I’ve been working on a writing project and came across this article I wrote and published years ago. Below I have included a summarized version. It is about Father Bernard Lichtenberg who died at the hands of the Gestapo 72 years ago this month. I do not wish to add to all the heated rhetoric about ISIS, immigration, Syria, and the like (Those who know me well know that I abhor politics, so if you are looking to argue or fight, I’m not your guy). I repost this today as food for thought, knowing wee don’t need more words on these matters as much as we need deep, thoughtful, meditation leading to loving, redemptive action.

It’s strikes me as tragically ironic that all we have to do is substitute the name/group for today’s controversy (Syrian refugee) for some other group from yesterday (Mexican, Black, Jap, Irish, Jew, Italian, Redskin/savage) to see that what is said today is recycled.

Anyway, for what it is worth:


Bernard Lichtenberg was a Catholic priest serving in Berlin during WW2. Boldly, he spoke against the Nazi persecutions of the Jews, and for this he was arrested by the Gestapo. During his interrogation Lichtenberg said: “I reject with my innermost the deportation of the Jews, because it is directed against the most important commandment of Christianity, ‘Love your neighbor as much as you love yourself’. But since I cannot prevent this measure, I have made up my mind to accompany the deported Jews into exile. I ask the Gestapo to give me this opportunity.”

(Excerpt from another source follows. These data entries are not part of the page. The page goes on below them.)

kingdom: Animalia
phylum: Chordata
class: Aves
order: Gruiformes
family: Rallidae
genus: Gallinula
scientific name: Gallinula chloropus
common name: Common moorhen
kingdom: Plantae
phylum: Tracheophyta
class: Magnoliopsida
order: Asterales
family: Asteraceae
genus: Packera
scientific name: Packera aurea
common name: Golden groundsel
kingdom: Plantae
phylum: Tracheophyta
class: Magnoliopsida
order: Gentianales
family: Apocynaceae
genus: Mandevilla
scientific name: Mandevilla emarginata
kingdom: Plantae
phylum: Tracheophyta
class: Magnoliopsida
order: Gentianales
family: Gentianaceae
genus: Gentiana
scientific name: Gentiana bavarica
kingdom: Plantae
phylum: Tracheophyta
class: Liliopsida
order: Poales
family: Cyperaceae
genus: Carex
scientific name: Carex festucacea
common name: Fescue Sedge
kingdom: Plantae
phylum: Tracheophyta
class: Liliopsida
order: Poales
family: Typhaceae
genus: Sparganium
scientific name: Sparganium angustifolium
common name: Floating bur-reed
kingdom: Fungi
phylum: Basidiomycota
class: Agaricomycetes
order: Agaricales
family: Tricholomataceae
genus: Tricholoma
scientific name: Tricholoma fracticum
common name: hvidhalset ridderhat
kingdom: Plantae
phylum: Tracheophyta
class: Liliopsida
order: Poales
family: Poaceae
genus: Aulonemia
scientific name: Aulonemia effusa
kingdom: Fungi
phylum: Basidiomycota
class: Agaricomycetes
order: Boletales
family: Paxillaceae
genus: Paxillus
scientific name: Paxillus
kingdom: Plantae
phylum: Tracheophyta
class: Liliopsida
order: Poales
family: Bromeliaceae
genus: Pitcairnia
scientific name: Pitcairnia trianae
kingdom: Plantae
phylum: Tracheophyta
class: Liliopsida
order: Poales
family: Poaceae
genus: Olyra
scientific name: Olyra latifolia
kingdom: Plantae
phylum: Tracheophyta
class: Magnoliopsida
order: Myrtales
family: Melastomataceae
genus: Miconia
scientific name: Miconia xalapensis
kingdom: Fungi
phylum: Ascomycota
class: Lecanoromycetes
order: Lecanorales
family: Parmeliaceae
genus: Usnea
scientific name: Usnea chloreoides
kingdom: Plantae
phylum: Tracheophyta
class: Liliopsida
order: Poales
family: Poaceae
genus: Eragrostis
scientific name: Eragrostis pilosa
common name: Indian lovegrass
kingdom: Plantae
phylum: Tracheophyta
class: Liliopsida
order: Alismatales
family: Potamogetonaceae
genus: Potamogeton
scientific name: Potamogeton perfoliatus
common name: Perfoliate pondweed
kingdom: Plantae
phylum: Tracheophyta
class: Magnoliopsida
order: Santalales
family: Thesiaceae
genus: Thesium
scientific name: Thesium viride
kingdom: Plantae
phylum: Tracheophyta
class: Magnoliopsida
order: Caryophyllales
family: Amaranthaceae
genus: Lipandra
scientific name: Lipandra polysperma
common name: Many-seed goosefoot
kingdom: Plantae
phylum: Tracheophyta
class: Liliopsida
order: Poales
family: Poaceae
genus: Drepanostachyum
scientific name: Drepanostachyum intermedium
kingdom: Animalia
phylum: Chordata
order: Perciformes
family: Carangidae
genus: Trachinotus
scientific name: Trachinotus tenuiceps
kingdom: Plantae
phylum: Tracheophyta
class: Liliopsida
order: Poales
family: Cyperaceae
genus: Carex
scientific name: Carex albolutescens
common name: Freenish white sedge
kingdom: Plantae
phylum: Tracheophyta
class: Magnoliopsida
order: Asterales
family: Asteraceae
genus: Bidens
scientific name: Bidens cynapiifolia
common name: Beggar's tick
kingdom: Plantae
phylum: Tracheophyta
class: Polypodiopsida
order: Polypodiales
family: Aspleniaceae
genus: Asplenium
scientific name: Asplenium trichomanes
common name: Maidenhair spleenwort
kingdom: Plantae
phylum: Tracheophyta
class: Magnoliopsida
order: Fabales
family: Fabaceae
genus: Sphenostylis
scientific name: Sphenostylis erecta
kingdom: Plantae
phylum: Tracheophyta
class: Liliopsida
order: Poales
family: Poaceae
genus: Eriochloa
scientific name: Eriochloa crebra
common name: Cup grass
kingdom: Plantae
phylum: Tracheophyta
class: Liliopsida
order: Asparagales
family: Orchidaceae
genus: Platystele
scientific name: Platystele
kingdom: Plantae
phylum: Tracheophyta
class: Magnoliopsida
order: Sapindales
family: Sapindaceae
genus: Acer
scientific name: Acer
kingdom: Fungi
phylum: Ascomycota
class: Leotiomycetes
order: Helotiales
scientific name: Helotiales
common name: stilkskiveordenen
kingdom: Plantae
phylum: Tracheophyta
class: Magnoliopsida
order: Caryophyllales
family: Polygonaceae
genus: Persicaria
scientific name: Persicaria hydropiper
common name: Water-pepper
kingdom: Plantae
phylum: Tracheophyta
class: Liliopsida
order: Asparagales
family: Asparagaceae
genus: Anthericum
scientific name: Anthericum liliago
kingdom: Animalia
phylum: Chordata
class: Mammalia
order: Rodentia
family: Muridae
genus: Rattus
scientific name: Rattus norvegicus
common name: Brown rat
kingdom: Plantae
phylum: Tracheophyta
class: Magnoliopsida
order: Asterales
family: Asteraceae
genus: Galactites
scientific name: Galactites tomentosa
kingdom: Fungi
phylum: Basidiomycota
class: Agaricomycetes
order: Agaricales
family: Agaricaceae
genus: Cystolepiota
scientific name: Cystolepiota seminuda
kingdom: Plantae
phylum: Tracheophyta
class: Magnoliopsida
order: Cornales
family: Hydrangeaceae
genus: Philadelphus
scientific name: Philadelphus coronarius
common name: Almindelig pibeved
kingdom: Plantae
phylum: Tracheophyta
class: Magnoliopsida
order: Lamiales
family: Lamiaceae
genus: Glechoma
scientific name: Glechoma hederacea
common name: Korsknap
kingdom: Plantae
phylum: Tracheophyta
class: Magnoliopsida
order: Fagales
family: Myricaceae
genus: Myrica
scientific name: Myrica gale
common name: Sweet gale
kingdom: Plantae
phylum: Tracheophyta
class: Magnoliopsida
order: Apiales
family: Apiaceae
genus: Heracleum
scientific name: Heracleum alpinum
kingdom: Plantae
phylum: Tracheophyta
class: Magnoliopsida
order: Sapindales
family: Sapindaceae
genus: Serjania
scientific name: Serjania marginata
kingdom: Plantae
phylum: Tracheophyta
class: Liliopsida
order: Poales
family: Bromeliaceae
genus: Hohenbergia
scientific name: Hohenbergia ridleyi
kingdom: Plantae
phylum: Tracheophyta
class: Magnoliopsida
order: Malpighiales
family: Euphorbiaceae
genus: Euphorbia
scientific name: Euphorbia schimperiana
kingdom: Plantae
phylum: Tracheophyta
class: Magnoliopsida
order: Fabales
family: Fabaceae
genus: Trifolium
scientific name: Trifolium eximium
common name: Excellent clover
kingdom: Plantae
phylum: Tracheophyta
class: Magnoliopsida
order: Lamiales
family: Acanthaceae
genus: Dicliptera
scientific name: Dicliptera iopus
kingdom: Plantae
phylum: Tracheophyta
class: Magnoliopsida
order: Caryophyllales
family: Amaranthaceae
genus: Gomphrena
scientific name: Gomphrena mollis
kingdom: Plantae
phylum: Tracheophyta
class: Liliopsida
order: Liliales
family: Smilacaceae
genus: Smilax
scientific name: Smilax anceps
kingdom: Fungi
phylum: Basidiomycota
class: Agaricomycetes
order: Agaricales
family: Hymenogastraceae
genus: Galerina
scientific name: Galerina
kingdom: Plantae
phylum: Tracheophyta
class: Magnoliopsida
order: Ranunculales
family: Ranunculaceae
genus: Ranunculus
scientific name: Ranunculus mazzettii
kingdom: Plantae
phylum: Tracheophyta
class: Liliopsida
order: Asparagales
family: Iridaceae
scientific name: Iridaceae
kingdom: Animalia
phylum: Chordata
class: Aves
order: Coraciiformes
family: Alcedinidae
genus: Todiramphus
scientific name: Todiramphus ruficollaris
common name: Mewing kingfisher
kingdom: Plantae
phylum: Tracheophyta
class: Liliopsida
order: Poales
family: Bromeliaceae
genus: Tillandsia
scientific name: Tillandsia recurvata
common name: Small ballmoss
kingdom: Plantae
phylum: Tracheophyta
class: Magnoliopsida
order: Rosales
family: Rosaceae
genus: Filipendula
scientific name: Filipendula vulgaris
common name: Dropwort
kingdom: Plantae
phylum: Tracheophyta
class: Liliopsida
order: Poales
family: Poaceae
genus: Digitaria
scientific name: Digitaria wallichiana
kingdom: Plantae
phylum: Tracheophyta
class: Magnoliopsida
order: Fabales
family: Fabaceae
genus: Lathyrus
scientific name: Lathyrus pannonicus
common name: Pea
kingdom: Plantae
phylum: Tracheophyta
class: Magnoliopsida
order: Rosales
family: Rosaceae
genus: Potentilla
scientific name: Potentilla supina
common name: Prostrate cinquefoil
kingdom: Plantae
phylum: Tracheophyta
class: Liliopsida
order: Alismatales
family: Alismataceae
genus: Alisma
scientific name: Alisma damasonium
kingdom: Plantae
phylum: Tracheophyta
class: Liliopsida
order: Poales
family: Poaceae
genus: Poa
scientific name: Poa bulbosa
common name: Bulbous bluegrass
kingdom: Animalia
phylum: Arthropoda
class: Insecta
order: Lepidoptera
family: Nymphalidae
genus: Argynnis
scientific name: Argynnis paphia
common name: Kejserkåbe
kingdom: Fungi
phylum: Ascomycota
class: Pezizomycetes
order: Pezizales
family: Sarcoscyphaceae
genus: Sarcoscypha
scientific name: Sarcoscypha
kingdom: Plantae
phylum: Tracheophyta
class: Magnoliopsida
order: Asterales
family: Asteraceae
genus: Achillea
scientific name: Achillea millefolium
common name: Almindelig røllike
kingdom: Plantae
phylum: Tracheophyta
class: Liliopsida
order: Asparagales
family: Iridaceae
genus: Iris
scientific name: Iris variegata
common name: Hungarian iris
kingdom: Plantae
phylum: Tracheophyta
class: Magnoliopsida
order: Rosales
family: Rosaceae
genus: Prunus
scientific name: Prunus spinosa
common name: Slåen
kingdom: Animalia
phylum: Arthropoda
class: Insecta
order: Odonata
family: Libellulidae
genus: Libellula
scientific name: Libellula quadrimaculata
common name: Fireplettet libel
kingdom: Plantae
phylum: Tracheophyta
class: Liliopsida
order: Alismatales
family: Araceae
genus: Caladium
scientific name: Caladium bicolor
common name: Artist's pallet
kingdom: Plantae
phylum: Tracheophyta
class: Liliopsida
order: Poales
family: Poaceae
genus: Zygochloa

Considered “irredeemable,” his appeal was granted. He was condemned and consigned to the concentration camp at Dachau. Aged, frail, and in a weakened state, Bernard Lichtenberg died while in transit November, 1943. Father Lichtenberg, almost single-handedly opposing the Nazis, was not acting in a sensible manner. He was not being practical. He was being loving. Such love can appear like madness, leading the follower of Jesus into all manner of impracticality in the “real world.” But practicality doesn’t seem to be Jesus’ main concern.

We are instructed to love, following Jesus’ own example, not because it is practical, reasonable, logical, or safe. An not for a minute should we think that unselfishly loving our neighbors will save the world from all hate and violence. Nor will it make our membership rolls at the church grow, achieve justice for all society, or make us popular. We love our neighbors as ourselves not because it always “works,” but because it bears witness; it is a clear reflection of the love of God for all. These “opportunities,” as Lichtenberg called them, to join the weak, abused, and mistreated aren’t realistic; because love doesn’t always “succeed,” but it always shines as a light in the darkness.